Still Haven't Found What I'm Looking For: Court Of Appeals Of Texas Finds Prosecution Made Reasonable Attempt To Locate Witness In Murder Retrial For Former Testimony Purposes

Like its federal counterpartTexas Rule of Evidence 804(b)(1) provides an exception to the rule against hearsay for 

testimony given as a witness at another hearing of the same or a different proceeding, or in a deposition taken in the course of another proceeding, if the party against whom the testimony is now offered, or a person with a similar interest, had an opportunity and similar motive to develop the testimony by direct, cross, or redirect examination.

And, like its federal counterpartTexas Rule of Evidence 804(b)(1) only applies when the proponent can prove declarant unavailability under Rule 804(a), which includes situations in which the declarant 

is absent from the hearing and the proponent of the declarant's statement has been unable to procure the declarant's attendance or testimony by process or other reasonable means.

But what constitutes reasonable means? That was the question presented to the Court of Appeals of Texas, Houston, in Reed v. State, 2009 WL 3050825 (Tex.App.-Houston [1 Dist.] 2009).

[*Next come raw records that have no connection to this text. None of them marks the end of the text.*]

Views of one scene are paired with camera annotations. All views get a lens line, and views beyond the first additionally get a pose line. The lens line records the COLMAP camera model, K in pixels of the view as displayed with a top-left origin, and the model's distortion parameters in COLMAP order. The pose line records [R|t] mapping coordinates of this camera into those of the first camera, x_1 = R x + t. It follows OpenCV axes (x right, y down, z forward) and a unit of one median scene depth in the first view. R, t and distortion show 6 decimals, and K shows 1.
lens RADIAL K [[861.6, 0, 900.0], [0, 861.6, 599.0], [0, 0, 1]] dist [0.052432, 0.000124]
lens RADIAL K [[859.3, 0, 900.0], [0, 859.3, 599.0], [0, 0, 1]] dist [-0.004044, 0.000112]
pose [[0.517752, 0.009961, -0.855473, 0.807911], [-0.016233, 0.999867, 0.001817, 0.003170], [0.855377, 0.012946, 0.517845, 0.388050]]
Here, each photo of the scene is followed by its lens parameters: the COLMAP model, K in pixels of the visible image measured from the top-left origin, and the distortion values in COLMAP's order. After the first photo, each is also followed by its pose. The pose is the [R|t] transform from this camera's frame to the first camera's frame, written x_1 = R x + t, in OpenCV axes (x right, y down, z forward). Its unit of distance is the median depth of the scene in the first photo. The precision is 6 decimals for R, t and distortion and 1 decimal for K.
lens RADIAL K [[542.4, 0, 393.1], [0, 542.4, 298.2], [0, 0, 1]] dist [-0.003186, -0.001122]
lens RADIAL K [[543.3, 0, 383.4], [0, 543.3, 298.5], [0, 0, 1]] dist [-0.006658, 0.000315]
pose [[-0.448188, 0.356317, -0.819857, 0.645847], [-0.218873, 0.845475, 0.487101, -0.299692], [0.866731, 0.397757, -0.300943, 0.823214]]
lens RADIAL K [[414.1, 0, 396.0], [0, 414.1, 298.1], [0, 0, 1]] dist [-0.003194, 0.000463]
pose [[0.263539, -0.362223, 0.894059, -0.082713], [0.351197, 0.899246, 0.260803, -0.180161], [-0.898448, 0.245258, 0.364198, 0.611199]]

In Reed, Keaaron Reed was convicted of the murder of Fred Porter. This conviction, however, cam at the end of Reed's second trial; his first trial ended in a mistrial despite the eyewitness testimony of Samantha Stewart. Stewart did not testify at Reed's second trial, but the prosecution was able to present her testimony from the first trial to the jury pursuant to Texas Rule of Evidence 804(b)(1).

Reed subsequently appealed, claiming that the trial court erred in admitting this former testimony. Of course, he did not dispute that he had an opportunity and similar motive to develop the testimony of Stewart at his first trial; however, he did claim that the prosecution failed to establish that it was unable to procure Stewart's attendance or testimony by process or other reasonable means. The Court of Appeals disagreed, noting that an investigator for the D.A.'s office made unsuccessful attempts to locate Stewart that were

sufficient to show the State made good-faith efforts to obtain Stewart for trial. The record shows repeated efforts by Jones to produce Stewart for trial. Jones exhausted his contacts among Stewart's family and friends and had no knowledge of her whereabouts, except for the speculation she might be in Chicago. Any further efforts could reasonably have been deemed futile by the trial court. Because Jones could not determine where Stewart could be located, a writ of attachment would have been futile because the writ would not have brought the witness to trial.